= Postanalytic philosophy =

Area of philosophy

Postanalytic philosophy describes a detachment from the mainstream philosophical movement of analytic philosophy, which is the predominant school of thought in English-speaking countries. The Internet Encyclopedia of Philosophy defines the movement as denoting "philosophers who owe much to Analytic philosophy but who think that they have made some significant departure from it." The movement cannot be unified into a single positive project as it is defined in terms of what it stands against, although it has generally been seen as bridging the gap between analytic and continental philosophy.

==Overview==
Postanalytic philosophy derives mainly from contemporary American thought, especially from the works of philosophers Richard Rorty, Donald Davidson, Hilary Putnam, Thomas Nagel, and Stanley Cavell. The term is closely associated with the much broader movement of contemporary American pragmatism, which advocates a detachment from the context-invariant variety of 'objective truth' promulgated by early modern philosophers such as Descartes. All or almost all philosophers associated with this detachment from analytic philosophy have been in some way influenced by the thought of the later Wittgenstein, who is often seen as pre-emptively dissolving the analytical approach from within. Postanalytic philosophers emphasize the contingency of human thought, convention, utility, social progress, and are generally hesitant to develop and defend positive theses.

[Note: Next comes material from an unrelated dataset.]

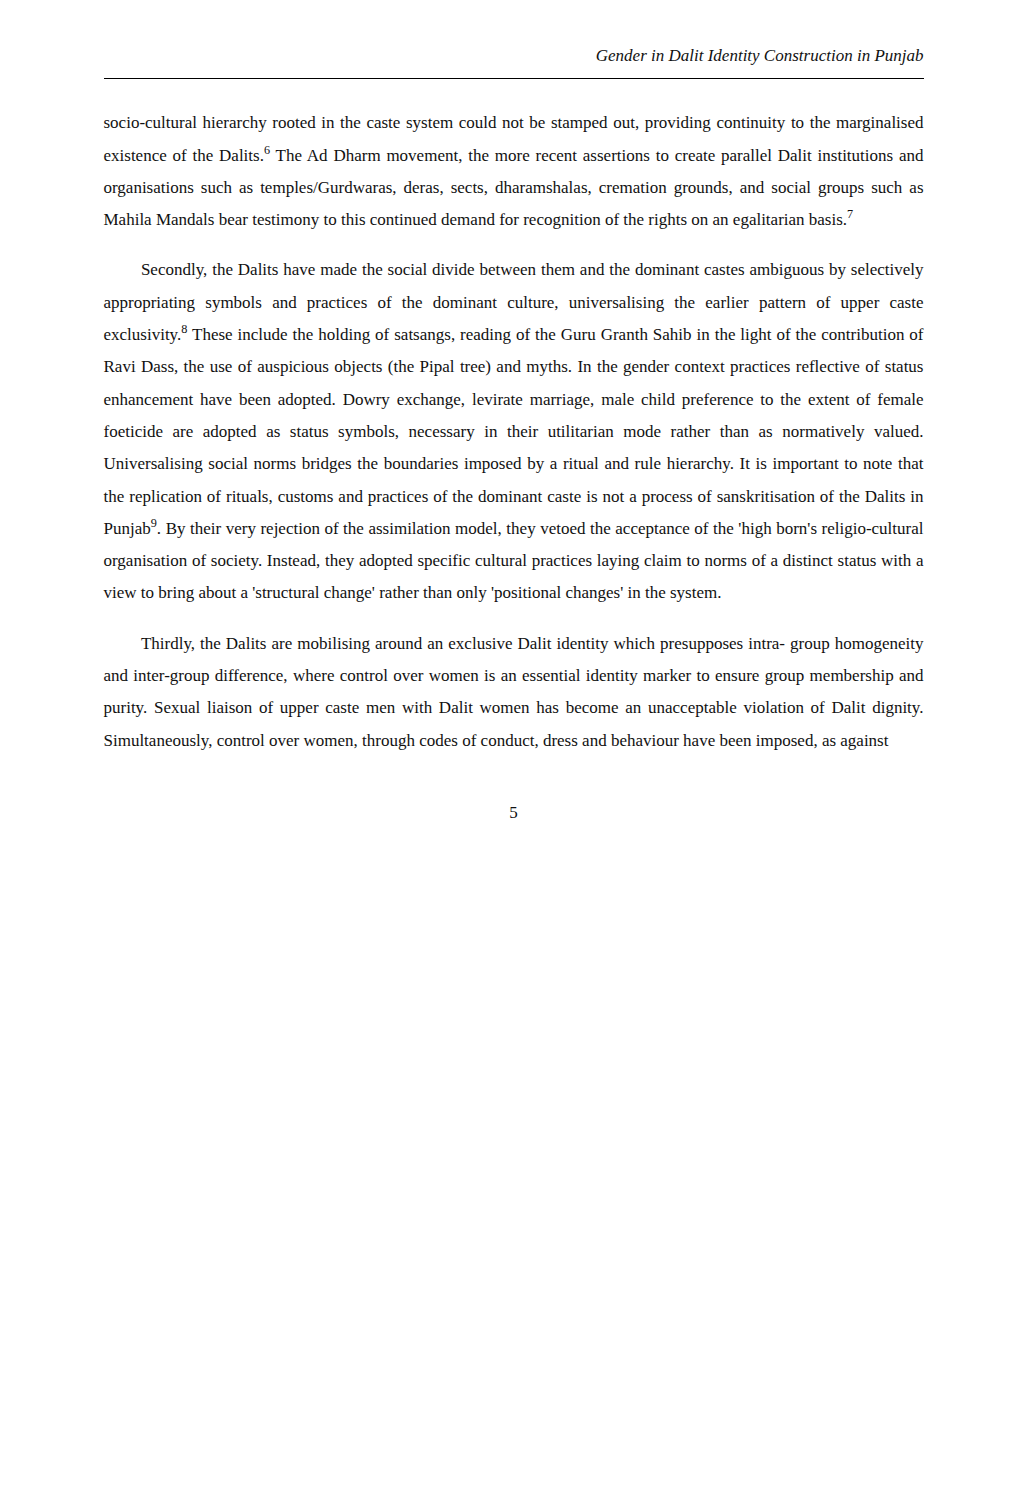Gender in Dalit Identity Construction in Punjab
socio-cultural hierarchy rooted in the caste system could not be stamped out, providing continuity to the marginalised existence of the Dalits.6 The Ad Dharm movement, the more recent assertions to create parallel Dalit institutions and organisations such as temples/Gurdwaras, deras, sects, dharamshalas, cremation grounds, and social groups such as Mahila Mandals bear testimony to this continued demand for recognition of the rights on an egalitarian basis.7
Secondly, the Dalits have made the social divide between them and the dominant castes ambiguous by selectively appropriating symbols and practices of the dominant culture, universalising the earlier pattern of upper caste exclusivity.8 These include the holding of satsangs, reading of the Guru Granth Sahib in the light of the contribution of Ravi Dass, the use of auspicious objects (the Pipal tree) and myths. In the gender context practices reflective of status enhancement have been adopted. Dowry exchange, levirate marriage, male child preference to the extent of female foeticide are adopted as status symbols, necessary in their utilitarian mode rather than as normatively valued. Universalising social norms bridges the boundaries imposed by a ritual and rule hierarchy. It is important to note that the replication of rituals, customs and practices of the dominant caste is not a process of sanskritisation of the Dalits in Punjab9. By their very rejection of the assimilation model, they vetoed the acceptance of the 'high born's religio-cultural organisation of society. Instead, they adopted specific cultural practices laying claim to norms of a distinct status with a view to bring about a 'structural change' rather than only 'positional changes' in the system.
Thirdly, the Dalits are mobilising around an exclusive Dalit identity which presupposes intra- group homogeneity and inter-group difference, where control over women is an essential identity marker to ensure group membership and purity. Sexual liaison of upper caste men with Dalit women has become an unacceptable violation of Dalit dignity. Simultaneously, control over women, through codes of conduct, dress and behaviour have been imposed, as against
5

A relatively recent resurgence of interest in ordinary language philosophy, particularly due to the literature and teachings of Cavell, has also become a mainstay of postanalytic philosophy. Seeking to avoid the increasingly metaphysical and abstruse language found in mainstream analytic philosophy, posthumanism, and post-structuralism, a number of feminist philosophers have adopted the methods of ordinary language philosophy. Many of these philosophers were students or colleagues of Cavell. This approach may be compared and contrasted with neopragmatism, a tradition which owes much to Rorty, although W. V. O. Quine and Wilfrid Sellars may be thought of as precursors of this development.

==As post-philosophy==
The term "postanalytic philosophy" itself has been used in a vaguely descriptive sense and not in the sense of a concrete philosophical movement. Many postanalytic philosophers write along an analytic vein and on traditionally analytic topics. Richard Rorty said: "I think that analytic philosophy can keep its highly professional methods, the insistence on detail and mechanics, and just drop its transcendental project. I'm not out to criticize analytic philosophy as a style. It's a good style. I think the years of superprofessionalism were beneficial."

Rorty says the goal of postanalytic philosophy is not to oppose analytic philosophy or its methods, but to dispute its hope to make philosophy the penultimate form of knowledge from which every other knowledge claim must be derived.

Postanalytic philosophy may also be known as post-philosophy, a term used by Rorty, to emphasize the notion that the project of philosophy as conceived by Enlightenment philosophers no longer serves the role it used to in society and that this role has been replaced by other media.